## Problem requirements
Take the listing below and output it exactly, with no images.

Segment Start: Data section

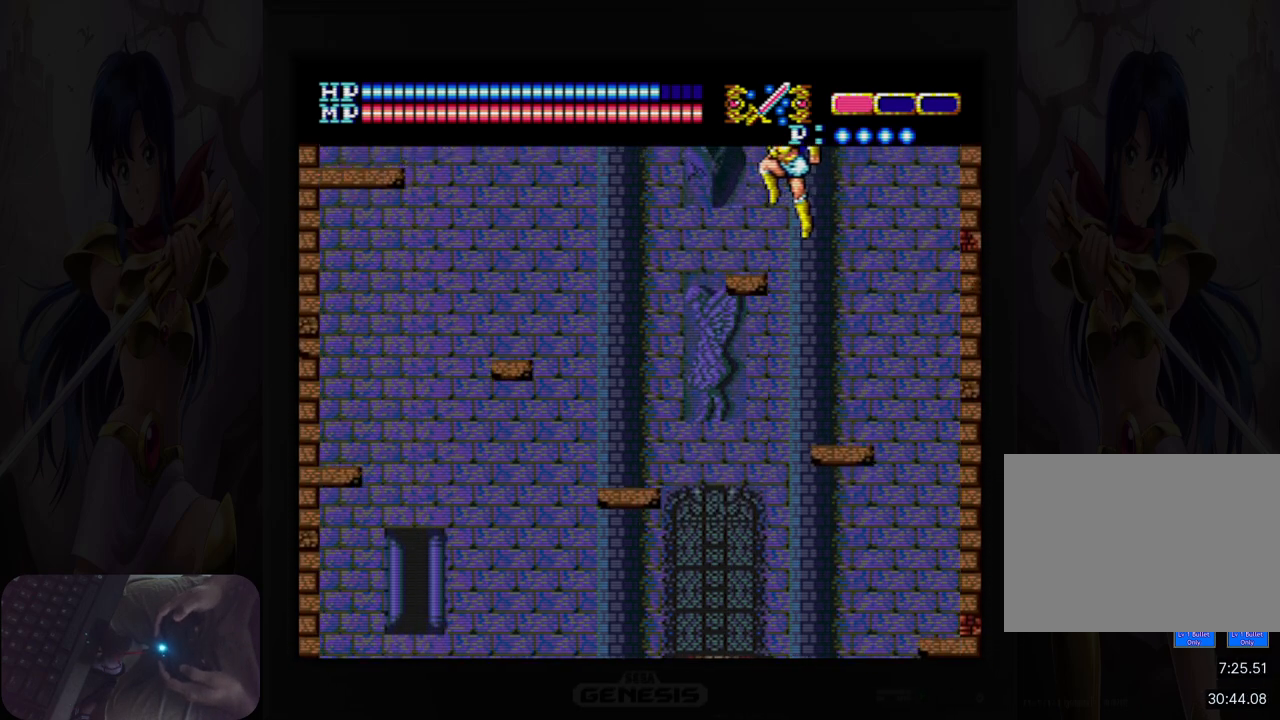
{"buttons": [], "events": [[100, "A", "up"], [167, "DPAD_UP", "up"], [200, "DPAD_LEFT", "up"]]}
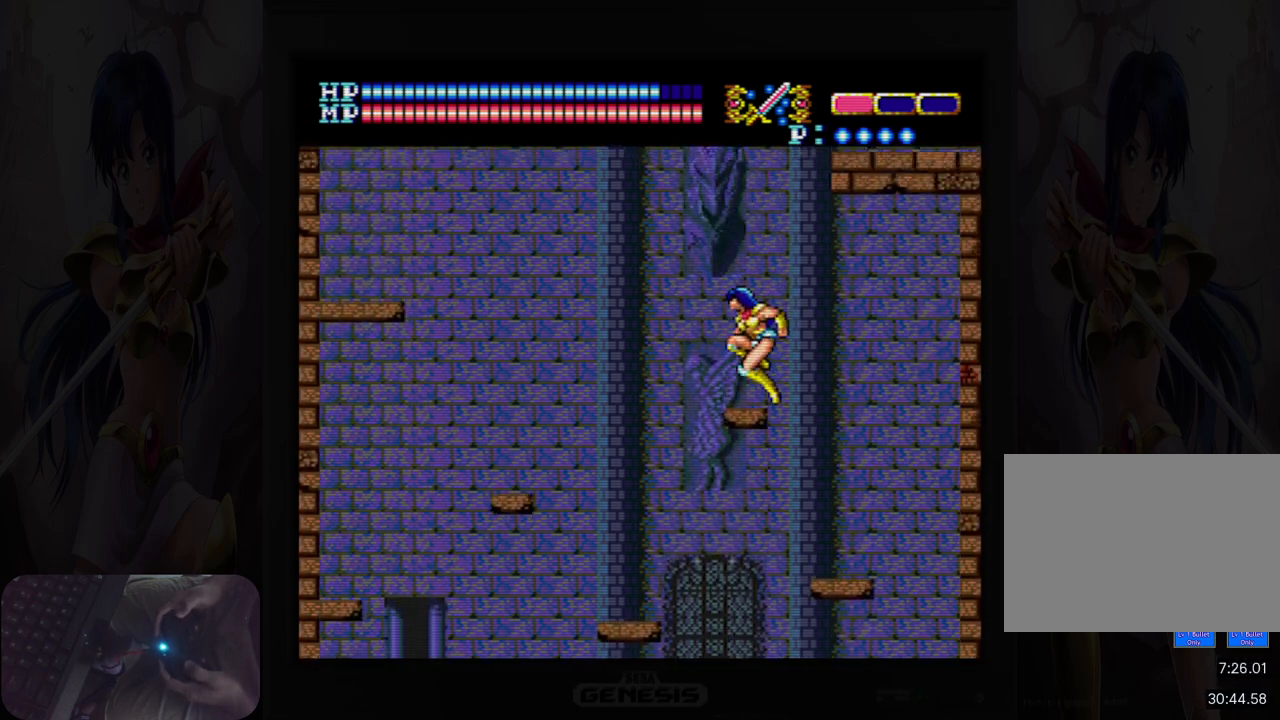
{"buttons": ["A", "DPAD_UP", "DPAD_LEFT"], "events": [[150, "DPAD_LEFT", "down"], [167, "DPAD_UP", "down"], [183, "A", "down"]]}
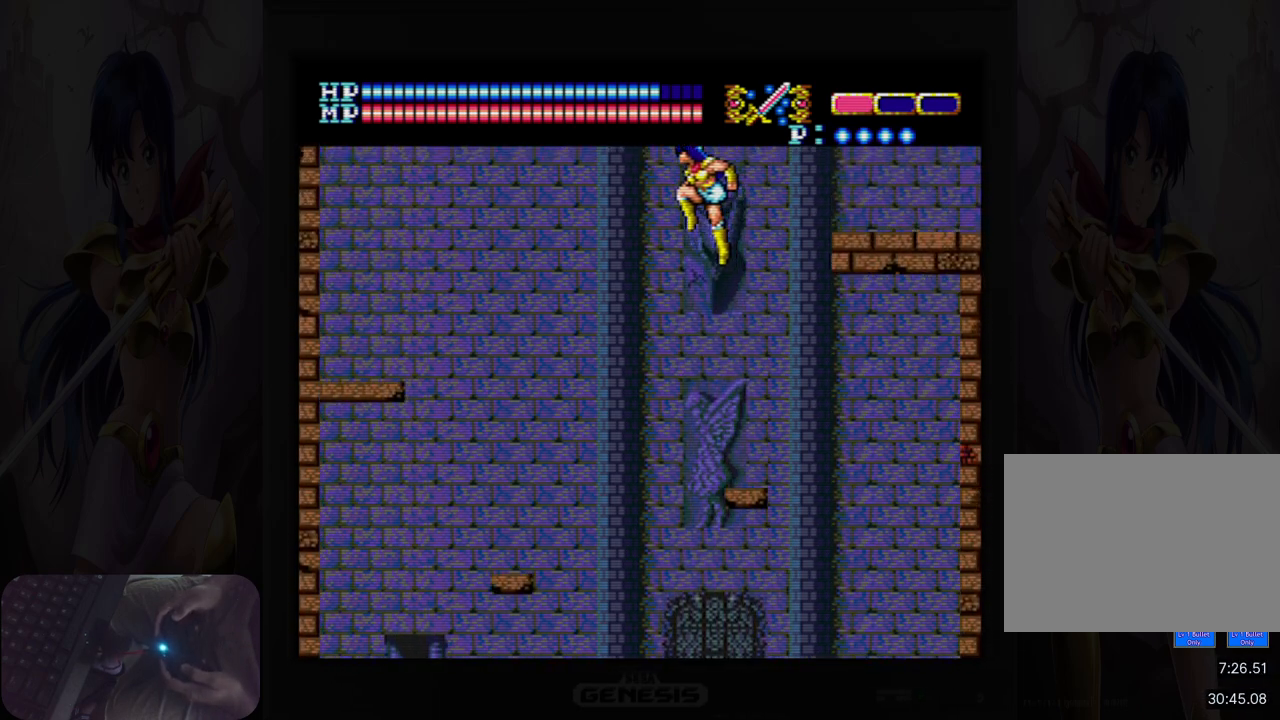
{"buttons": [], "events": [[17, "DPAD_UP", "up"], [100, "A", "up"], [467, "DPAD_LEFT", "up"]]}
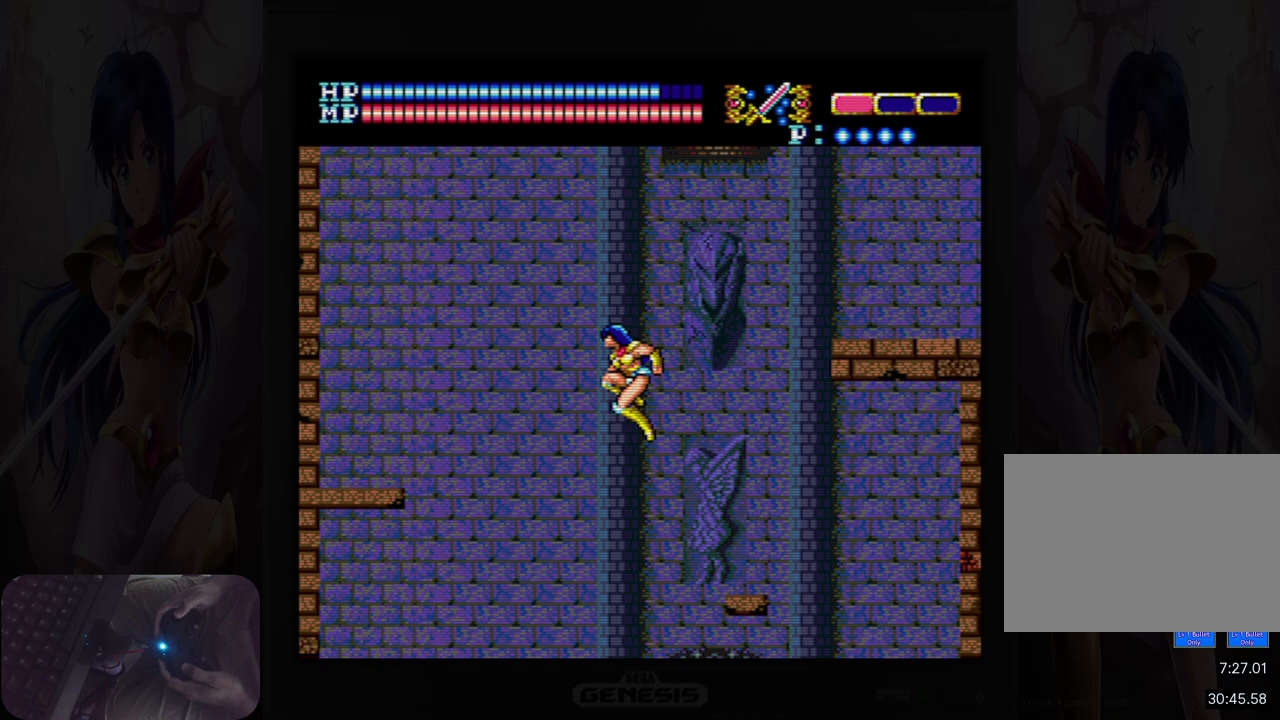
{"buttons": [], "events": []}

Segment End: Data section

## Answer box
{"buttons": [], "events": [[100, "A", "up"], [167, "DPAD_UP", "up"], [200, "DPAD_LEFT", "up"]]}
{"buttons": ["A", "DPAD_UP", "DPAD_LEFT"], "events": [[150, "DPAD_LEFT", "down"], [167, "DPAD_UP", "down"], [183, "A", "down"]]}
{"buttons": [], "events": [[17, "DPAD_UP", "up"], [100, "A", "up"], [467, "DPAD_LEFT", "up"]]}
{"buttons": [], "events": []}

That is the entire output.